From 1980 to 2009 he held the Lucasian Chair of Mathematics at Cambridge University. He supplied a mathematical proof, along with Brandon Carter, W. Israel, and D. Robinson, of John Wheeler's "No-Hair Theorem" – namely, that any black hole is fully described by the three properties of mass, angular momentum, and electric charge. He also showed that black holes, especially tiny ones, can effectively evaporate as a result of the production of particle-antiparticle pairs in their vicinity, and, together with Ian Moss. has derived a "no-boundary" solution for the origin of space and time in the Big Bang.
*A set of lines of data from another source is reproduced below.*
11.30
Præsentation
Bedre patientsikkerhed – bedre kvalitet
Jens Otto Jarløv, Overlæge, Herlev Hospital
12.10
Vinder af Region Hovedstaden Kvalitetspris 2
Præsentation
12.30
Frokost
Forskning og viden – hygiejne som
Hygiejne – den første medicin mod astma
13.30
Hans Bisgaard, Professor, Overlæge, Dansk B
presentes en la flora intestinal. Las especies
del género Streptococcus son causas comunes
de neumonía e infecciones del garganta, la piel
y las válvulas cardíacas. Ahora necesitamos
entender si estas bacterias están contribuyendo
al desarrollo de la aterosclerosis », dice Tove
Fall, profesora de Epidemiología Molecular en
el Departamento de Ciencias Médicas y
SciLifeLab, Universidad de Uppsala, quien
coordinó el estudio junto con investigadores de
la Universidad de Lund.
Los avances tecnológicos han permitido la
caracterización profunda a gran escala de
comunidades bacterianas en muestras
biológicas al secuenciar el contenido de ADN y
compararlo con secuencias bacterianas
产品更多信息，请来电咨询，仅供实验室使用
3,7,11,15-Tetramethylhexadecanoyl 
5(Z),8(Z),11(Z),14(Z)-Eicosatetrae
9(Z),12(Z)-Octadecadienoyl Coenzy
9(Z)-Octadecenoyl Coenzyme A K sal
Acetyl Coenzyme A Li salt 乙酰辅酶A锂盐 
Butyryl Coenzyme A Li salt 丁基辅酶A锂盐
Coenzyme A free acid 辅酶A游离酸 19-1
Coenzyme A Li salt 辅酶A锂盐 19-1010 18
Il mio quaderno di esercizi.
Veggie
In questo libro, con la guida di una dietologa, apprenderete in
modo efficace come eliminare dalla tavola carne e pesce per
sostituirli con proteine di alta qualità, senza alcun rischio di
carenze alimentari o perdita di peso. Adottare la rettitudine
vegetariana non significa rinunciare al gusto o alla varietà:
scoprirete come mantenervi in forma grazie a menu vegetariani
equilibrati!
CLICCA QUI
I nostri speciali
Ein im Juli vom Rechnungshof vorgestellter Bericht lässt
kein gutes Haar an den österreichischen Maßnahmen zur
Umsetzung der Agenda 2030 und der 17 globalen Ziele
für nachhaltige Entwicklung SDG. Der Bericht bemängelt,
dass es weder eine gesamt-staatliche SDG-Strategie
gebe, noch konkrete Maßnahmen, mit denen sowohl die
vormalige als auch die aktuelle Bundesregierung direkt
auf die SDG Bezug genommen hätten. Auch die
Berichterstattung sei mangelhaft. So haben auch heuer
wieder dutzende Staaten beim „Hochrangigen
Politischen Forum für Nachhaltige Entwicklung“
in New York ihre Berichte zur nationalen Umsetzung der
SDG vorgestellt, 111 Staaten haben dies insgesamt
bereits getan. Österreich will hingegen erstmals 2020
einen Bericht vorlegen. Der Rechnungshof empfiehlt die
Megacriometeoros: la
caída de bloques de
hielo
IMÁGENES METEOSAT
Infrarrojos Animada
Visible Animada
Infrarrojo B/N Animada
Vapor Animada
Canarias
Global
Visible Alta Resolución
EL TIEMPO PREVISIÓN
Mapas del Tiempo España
|In case (1), the particle-antiparticle pair annihilate before either component can fall into the black hole. In case (2), both components fall into the black hole, but in case (3) only one member of the pair is swallowed while the other escapes and gives rise to Hawking radiation.
Hawking radiation is a process, first theorized by Stephen Hawking, by which a black hole can apparently evaporate. When virtual particles are produced in the vicinity of a black hole, it is possible for one member of the matter-antimatter pair to be pulled into the black hole while the other escapes into space. The particle that falls into the black hole negates some of its mass and so the black hole shrinks a little. This makes it look as if the particle that escaped into space has come from the black hole. Hawking radiation would be particularly important in the case of miniature black holes, which might explode in this way.